Directive: Put the lines into a Markdown table with the columns No. and Line, numbering each row and leaving out blank lines; begin at the first line and stop after the one that has "At 96, list".

Data entries
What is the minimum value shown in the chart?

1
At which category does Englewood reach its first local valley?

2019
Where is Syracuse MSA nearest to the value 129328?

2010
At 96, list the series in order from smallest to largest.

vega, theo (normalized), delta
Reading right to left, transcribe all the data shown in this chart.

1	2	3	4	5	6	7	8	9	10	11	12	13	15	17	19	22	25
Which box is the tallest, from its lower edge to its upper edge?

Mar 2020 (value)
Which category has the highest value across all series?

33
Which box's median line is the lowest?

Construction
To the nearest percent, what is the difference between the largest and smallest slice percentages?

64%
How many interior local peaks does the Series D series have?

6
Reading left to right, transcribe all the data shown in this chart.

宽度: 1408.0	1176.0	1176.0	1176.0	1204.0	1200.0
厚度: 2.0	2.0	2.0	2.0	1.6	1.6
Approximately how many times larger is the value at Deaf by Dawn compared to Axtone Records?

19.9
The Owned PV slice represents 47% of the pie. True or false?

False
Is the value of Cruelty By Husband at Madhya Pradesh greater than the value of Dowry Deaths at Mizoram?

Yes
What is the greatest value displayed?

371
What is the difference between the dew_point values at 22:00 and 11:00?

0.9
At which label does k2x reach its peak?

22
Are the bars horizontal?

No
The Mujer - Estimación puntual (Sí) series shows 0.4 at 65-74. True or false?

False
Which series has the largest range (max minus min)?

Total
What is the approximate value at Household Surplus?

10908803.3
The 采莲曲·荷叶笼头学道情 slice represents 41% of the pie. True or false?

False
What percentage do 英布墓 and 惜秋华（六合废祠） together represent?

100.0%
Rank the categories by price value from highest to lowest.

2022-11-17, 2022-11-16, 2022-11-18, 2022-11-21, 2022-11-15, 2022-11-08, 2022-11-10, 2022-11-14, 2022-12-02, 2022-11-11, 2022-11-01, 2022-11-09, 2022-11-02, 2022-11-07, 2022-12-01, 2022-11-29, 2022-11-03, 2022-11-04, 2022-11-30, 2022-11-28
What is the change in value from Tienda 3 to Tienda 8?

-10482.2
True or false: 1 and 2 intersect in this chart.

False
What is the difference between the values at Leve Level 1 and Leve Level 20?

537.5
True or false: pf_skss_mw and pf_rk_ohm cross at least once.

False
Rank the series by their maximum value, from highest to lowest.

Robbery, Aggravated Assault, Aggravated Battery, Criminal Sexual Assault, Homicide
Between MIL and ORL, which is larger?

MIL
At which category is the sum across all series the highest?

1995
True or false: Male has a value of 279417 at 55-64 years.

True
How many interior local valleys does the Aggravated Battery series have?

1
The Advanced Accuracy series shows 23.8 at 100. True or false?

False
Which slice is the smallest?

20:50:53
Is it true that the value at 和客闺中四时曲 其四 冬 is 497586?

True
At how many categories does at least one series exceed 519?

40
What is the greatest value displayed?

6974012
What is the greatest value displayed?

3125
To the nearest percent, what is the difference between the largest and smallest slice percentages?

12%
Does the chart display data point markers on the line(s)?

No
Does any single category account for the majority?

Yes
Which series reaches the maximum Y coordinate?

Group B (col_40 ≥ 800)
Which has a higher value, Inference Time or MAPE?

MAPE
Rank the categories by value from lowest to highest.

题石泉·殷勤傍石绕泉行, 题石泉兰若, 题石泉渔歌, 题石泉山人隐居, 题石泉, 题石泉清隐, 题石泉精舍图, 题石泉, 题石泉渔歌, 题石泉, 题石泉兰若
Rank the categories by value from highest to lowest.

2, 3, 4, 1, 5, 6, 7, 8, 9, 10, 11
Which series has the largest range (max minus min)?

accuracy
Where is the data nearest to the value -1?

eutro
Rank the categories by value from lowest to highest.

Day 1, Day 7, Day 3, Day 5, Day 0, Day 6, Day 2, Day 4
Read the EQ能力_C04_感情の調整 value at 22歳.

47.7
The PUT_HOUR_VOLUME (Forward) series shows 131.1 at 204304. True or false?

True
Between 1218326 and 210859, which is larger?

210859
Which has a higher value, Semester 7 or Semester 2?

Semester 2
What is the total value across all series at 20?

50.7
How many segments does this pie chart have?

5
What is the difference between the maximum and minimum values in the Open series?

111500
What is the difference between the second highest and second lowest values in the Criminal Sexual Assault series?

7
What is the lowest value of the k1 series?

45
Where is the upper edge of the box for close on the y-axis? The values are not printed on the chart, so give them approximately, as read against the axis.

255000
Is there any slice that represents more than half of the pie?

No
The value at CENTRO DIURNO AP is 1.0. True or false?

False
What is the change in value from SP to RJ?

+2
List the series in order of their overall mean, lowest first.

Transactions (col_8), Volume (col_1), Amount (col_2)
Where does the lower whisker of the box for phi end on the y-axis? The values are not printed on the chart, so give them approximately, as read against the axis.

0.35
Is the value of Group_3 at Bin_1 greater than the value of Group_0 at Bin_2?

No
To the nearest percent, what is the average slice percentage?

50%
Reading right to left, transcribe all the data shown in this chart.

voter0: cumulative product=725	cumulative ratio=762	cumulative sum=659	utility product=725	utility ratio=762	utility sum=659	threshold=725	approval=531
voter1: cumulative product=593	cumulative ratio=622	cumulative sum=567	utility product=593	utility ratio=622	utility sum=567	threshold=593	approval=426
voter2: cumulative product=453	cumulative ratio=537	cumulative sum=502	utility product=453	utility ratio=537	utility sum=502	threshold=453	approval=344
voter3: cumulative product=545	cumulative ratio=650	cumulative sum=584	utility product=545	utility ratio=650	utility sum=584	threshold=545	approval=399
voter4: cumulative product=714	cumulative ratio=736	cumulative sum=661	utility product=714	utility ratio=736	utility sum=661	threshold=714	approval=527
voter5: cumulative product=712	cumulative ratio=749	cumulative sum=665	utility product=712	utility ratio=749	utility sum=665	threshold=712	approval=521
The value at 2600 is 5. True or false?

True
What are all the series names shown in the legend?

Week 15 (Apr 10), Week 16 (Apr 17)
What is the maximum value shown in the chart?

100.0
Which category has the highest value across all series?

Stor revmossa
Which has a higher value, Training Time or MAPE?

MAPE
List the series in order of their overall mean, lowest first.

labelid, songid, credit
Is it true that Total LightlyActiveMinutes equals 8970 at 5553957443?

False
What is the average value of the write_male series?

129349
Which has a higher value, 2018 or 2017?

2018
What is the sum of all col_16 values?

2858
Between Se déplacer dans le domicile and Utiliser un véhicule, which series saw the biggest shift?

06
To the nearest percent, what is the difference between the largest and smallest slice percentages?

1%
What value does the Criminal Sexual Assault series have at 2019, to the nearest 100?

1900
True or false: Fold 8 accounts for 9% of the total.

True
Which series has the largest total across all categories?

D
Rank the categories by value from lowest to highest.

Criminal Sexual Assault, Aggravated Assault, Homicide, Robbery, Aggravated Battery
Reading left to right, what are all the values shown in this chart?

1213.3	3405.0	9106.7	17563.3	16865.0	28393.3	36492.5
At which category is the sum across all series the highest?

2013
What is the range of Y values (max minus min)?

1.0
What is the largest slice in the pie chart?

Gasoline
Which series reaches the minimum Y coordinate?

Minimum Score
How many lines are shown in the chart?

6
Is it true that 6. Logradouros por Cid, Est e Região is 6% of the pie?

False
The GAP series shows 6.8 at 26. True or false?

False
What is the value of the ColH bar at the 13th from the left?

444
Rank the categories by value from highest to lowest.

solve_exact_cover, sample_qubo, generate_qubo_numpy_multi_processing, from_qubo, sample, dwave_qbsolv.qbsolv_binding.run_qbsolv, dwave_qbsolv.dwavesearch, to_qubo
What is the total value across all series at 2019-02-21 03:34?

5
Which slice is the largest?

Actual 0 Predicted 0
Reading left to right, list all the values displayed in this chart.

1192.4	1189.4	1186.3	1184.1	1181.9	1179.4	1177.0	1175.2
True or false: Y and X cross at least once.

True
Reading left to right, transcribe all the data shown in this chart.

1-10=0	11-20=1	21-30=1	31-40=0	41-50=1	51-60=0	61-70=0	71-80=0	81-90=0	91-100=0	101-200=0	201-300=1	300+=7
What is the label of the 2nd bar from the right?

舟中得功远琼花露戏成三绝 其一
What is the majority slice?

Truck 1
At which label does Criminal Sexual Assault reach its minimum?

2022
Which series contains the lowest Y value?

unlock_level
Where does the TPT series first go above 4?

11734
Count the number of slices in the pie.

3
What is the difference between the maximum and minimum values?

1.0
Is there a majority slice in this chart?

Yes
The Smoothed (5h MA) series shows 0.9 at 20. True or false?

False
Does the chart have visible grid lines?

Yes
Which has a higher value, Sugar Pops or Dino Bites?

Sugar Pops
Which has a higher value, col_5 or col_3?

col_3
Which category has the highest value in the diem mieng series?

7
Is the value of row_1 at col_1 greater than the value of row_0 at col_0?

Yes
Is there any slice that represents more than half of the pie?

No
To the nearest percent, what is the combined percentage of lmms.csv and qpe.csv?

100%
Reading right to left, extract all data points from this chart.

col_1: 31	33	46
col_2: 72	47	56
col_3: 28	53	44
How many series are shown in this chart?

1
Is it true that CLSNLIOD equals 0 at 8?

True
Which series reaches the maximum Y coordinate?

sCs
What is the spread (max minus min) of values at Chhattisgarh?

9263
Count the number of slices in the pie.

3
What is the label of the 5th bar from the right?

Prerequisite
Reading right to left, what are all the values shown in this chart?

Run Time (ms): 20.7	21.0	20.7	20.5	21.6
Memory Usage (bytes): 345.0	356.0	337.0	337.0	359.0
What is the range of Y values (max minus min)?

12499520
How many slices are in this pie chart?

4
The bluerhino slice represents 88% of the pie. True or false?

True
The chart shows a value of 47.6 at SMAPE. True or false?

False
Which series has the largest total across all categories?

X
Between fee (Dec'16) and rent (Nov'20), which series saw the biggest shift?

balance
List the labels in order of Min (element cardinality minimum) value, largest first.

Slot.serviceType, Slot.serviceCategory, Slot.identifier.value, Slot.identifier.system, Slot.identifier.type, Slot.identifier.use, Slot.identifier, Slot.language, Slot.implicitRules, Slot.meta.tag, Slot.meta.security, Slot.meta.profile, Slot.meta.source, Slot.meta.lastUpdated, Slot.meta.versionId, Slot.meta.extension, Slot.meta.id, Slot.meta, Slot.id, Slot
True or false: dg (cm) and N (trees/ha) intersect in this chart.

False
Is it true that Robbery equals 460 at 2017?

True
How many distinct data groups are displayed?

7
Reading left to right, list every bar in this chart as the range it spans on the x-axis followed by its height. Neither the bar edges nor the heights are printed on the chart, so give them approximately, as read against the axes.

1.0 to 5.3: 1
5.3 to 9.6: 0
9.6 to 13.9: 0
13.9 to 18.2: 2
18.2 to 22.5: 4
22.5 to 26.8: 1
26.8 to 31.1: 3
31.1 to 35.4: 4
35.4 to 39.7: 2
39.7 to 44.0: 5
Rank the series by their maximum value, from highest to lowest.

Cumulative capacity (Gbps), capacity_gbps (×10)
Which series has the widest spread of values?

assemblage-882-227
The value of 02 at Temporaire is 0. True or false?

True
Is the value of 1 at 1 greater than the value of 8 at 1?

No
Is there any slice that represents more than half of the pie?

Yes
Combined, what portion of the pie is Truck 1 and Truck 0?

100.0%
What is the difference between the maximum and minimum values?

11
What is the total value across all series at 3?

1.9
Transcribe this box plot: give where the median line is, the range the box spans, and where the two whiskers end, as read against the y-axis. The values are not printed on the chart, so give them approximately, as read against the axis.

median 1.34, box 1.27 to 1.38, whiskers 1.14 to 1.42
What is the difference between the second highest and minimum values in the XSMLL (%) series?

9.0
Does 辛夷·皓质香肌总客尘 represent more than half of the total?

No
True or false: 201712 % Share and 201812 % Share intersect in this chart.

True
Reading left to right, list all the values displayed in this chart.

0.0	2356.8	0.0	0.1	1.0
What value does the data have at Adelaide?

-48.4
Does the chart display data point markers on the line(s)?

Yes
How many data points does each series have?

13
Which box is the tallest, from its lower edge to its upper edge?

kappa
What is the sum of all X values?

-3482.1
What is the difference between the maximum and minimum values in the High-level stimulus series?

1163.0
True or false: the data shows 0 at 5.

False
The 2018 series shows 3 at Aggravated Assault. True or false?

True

Result below:
| No. | Line |
|---|---|
| 1 | What is the minimum value shown in the chart? |
| 2 | 1 |
| 3 | At which category does Englewood reach its first local valley? |
| 4 | 2019 |
| 5 | Where is Syracuse MSA nearest to the value 129328? |
| 6 | 2010 |
| 7 | At 96, list the series in order from smallest to largest. |